Firing on very few cylinders – the day my head gasket blew


My head gasket blew last week. Had it not been for well-deserved trepidation about the likely cost of this incident I would have laughed, for I’d always thought head gaskets blowing were the stuff of sit-coms – a made-up ailment, like sprockets and overhead camshafts, used as a euphemism for some non-specific malady.

But I was not laughing much after limping in to the local garage smelling of burning oil and with smoke belching from all orifices – the upshot of a rather long and tedious conversation about rocket science with Peter, the mechanic, was, in summary, “that’ll be £500, thank you very much”.

Now, the car cost me £1200 some 18 months ago, so the chances were that this outlay would be somewhat equivalent, if not more, to the current value of the beast. Peter accepted my logic but pointed out that I’d be unlikely to get another vehicle of any quality for £500. I was languishing between a rock and a hard place, basically.

By one of those lucky chances you come across sometimes, a friend phoned later that morning to ask if I wanted a lift to a meeting we were both going to. Ooh yes, I said, explaining the gasket scenario. Tom said well in that case why don’t you buy my car? Tom was about to complete on a deal for a brand new car, and had been offered £500 in part exchange on his old Toyota. I could have it for £500 instead if I wanted.

The Toyota is the same age as the head gasket-deficient Renault and has had rather more care and attention bestowed upon it by way of servicing – and, claimed Tom, has never had a day’s illness in its 12-year life.

Given this, I overlooked the fact that the Toyota is heavy on insurance, low on mpg and is big enough to carry a family of eight, meaning that everyone will think I am an impoverished Yummy Mummy, and we sealed the deal.
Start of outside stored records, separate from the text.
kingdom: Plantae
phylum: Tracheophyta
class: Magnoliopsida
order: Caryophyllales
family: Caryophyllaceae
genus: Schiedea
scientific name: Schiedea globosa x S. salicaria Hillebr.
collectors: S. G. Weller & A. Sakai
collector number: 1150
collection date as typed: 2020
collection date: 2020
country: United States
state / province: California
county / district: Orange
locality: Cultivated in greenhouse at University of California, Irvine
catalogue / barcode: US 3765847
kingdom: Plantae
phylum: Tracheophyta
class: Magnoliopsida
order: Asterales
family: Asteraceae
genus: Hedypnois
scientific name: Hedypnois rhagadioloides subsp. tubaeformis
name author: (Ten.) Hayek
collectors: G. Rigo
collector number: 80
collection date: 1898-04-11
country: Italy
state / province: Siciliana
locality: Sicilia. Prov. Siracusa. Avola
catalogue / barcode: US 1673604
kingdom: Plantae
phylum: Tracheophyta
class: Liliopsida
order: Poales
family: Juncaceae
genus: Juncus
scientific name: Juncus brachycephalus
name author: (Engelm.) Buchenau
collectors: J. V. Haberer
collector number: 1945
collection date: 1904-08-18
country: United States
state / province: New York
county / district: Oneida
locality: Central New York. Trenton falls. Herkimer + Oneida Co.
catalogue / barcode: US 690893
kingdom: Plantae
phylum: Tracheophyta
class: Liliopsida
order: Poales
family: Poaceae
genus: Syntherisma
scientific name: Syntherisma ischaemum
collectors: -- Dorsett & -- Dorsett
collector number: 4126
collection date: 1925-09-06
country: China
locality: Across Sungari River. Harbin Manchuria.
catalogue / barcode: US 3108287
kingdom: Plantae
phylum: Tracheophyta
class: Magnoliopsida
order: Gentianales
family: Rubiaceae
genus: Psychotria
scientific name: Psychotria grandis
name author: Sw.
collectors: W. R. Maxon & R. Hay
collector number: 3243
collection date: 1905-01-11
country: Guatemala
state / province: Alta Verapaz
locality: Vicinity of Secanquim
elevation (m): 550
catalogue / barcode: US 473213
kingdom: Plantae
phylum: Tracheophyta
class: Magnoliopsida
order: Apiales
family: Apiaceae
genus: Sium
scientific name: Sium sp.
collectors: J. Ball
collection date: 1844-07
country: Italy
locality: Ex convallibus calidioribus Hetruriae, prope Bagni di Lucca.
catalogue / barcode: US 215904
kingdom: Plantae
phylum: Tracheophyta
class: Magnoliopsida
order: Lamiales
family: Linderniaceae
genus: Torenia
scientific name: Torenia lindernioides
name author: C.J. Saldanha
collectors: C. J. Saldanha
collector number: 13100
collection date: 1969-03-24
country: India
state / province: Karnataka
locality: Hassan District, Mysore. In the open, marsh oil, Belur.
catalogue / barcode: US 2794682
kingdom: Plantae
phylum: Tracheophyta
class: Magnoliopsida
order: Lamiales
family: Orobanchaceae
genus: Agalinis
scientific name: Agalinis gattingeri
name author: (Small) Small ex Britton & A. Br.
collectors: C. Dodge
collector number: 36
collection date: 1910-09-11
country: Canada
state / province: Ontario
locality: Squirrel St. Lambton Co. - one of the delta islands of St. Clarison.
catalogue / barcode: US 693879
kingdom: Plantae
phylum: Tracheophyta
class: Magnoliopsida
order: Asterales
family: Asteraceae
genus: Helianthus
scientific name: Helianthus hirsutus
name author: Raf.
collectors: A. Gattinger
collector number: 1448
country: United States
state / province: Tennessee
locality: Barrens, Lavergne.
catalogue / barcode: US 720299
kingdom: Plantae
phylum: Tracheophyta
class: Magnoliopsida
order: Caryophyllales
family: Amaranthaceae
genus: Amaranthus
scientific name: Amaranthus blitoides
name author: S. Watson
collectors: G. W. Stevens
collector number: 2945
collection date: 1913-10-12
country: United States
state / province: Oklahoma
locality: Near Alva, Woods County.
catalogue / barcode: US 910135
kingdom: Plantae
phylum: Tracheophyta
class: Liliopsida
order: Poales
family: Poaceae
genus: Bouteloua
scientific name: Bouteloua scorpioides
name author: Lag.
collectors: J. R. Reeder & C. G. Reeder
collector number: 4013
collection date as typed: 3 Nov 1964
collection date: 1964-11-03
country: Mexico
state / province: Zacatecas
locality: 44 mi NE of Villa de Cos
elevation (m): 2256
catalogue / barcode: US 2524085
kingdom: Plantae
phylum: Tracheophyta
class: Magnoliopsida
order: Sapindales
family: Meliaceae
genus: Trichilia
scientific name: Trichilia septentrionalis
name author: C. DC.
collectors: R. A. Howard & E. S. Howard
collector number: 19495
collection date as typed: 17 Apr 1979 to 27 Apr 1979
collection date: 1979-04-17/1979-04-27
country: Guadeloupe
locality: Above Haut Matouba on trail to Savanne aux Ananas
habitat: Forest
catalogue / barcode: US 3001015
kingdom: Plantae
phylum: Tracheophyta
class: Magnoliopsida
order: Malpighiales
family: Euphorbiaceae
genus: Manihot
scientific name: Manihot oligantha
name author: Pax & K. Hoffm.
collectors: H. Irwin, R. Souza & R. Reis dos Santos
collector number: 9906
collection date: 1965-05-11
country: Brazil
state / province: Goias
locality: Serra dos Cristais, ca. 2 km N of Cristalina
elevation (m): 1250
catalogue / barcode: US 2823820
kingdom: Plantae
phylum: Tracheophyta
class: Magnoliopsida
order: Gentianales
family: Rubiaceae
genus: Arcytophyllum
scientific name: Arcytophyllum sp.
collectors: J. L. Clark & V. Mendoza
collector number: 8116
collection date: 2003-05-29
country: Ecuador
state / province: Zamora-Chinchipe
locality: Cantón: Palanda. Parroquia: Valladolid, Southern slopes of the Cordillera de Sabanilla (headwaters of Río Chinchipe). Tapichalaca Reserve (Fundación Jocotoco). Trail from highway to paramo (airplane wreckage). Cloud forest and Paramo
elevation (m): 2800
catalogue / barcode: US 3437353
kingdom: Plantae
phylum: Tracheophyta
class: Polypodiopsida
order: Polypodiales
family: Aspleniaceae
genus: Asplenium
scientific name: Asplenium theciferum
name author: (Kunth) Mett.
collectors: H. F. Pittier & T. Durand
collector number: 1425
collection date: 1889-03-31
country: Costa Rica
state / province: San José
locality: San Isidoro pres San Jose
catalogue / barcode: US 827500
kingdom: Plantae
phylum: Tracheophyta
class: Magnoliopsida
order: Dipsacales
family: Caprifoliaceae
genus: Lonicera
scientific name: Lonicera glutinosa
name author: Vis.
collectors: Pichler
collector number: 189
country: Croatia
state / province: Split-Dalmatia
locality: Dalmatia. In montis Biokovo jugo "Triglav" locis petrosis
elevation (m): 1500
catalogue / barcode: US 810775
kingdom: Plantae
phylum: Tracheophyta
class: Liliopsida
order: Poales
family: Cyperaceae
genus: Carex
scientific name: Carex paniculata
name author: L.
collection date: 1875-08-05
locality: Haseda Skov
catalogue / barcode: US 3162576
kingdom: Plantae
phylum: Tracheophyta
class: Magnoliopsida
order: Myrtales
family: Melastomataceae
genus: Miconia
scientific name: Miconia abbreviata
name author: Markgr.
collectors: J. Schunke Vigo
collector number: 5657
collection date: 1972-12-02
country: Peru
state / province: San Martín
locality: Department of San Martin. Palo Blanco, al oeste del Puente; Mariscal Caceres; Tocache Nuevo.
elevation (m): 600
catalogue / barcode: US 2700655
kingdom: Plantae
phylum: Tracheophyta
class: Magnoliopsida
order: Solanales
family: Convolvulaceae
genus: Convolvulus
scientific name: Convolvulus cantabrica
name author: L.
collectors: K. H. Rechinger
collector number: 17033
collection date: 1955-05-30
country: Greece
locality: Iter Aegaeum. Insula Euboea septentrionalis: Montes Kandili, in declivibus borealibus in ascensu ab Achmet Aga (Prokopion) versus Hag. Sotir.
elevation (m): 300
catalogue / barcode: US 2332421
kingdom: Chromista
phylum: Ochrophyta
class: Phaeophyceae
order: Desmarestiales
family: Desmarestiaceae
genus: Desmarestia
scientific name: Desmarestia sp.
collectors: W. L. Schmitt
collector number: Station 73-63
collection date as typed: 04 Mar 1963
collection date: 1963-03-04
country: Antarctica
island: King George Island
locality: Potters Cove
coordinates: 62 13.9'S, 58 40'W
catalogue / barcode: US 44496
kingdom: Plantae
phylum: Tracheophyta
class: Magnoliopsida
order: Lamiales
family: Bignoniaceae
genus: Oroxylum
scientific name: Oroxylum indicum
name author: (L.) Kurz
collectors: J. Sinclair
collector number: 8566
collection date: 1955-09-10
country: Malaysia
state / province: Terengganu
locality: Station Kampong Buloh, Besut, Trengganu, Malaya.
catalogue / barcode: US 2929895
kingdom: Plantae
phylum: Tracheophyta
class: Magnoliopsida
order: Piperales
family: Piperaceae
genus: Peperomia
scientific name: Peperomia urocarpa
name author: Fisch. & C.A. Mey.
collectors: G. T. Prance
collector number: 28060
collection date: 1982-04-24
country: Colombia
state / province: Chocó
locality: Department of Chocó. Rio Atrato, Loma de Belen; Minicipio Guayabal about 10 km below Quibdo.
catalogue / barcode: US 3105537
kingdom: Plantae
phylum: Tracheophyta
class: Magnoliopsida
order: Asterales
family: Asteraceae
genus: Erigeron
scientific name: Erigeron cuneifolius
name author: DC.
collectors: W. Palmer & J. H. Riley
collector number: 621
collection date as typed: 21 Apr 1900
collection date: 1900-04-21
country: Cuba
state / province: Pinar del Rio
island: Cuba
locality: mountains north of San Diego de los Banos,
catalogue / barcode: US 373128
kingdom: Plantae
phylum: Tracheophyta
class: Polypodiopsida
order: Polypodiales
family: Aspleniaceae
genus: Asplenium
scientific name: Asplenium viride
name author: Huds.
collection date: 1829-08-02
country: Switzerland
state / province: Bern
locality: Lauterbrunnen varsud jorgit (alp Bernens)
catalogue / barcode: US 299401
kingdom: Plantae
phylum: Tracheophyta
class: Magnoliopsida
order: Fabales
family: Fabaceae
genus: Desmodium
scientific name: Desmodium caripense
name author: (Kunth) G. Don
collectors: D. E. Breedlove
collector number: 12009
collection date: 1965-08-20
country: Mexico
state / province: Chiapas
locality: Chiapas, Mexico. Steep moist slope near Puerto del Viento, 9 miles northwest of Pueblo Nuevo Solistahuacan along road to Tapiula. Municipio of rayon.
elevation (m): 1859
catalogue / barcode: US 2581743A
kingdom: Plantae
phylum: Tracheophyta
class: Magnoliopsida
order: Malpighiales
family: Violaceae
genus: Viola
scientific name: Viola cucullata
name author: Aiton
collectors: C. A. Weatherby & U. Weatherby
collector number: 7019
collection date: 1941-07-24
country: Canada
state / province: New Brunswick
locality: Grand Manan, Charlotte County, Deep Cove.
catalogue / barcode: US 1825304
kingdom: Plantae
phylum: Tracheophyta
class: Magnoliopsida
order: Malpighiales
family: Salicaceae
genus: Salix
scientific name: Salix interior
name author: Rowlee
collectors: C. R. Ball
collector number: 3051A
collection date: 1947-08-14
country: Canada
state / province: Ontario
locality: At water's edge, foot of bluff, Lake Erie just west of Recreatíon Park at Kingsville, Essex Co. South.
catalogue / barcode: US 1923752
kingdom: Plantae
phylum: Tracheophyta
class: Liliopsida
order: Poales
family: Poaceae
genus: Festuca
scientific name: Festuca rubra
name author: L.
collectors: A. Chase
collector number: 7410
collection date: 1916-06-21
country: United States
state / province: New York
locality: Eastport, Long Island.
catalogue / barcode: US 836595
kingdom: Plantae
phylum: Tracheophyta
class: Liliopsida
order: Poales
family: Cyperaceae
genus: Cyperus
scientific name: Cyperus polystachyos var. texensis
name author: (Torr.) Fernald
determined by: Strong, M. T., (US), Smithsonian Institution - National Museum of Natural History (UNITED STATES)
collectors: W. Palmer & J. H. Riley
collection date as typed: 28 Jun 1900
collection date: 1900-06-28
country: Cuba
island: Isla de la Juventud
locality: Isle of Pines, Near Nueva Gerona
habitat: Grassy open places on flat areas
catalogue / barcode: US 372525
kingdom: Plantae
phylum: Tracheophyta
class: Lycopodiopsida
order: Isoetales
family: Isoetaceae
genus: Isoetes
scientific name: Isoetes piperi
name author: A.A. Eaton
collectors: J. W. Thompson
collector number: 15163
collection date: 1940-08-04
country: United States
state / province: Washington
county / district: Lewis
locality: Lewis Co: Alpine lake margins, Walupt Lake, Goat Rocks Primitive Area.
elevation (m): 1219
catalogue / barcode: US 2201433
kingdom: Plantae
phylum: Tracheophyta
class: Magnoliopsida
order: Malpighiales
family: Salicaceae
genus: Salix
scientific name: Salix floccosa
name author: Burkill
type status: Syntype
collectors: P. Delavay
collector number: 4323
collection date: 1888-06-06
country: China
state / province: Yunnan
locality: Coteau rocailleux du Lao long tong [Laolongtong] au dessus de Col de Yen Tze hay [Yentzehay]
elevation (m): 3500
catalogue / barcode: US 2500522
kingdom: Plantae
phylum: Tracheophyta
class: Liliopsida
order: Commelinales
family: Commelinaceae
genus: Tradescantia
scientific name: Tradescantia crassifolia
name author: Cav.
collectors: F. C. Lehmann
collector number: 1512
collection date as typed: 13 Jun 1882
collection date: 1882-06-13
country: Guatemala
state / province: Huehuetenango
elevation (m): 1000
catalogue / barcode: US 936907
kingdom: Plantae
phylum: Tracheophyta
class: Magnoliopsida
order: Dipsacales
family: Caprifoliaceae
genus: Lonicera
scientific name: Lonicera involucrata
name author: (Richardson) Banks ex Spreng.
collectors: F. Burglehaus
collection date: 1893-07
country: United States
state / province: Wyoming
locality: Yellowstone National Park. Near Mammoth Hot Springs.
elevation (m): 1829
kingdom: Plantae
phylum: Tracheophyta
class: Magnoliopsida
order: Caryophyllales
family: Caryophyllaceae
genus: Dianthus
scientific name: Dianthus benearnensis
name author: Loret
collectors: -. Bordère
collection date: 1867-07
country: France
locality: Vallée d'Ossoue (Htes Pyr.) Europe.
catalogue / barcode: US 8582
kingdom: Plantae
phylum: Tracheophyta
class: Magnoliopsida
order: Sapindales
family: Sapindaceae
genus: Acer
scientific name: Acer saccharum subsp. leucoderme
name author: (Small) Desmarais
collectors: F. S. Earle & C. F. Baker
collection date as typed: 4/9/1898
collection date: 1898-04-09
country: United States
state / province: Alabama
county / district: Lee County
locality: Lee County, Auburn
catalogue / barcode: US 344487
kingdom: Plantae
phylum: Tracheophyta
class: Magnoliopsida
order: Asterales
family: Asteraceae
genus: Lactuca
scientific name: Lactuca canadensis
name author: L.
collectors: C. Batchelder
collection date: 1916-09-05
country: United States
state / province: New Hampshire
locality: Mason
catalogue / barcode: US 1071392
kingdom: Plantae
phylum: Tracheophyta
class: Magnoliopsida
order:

Peter the Mechanic huffed a bit when I told him his gasket-challenged heap of rust would no longer be required as part of the Fenton transportation system, as he’d already started dismantling the engine, but he perked up a bit when I agreed to his offer of £100 to sell it to him. If all goes according to plan he can replace the camshaft and flog it on at a small profit, I get a half-decent car for £400 and Tom’s no worse off other than the hours he spent giving me a “test drive” up and down the M23 and drinking coffee in my garden while I faffed about debated the pros and cons, so everyone’s happy.

The Toyota has the added attraction of being big enough, if you put the back seats down, to accommodate a small party, so I’m looking forward to this weekend’s visit by my old friends Kim and Catherine, the evil twins, who have been told to plan for a midnight feast in the residents’ car park. I suspect they’d rather go to the pub, but we’ll cross that bridge when we come to it.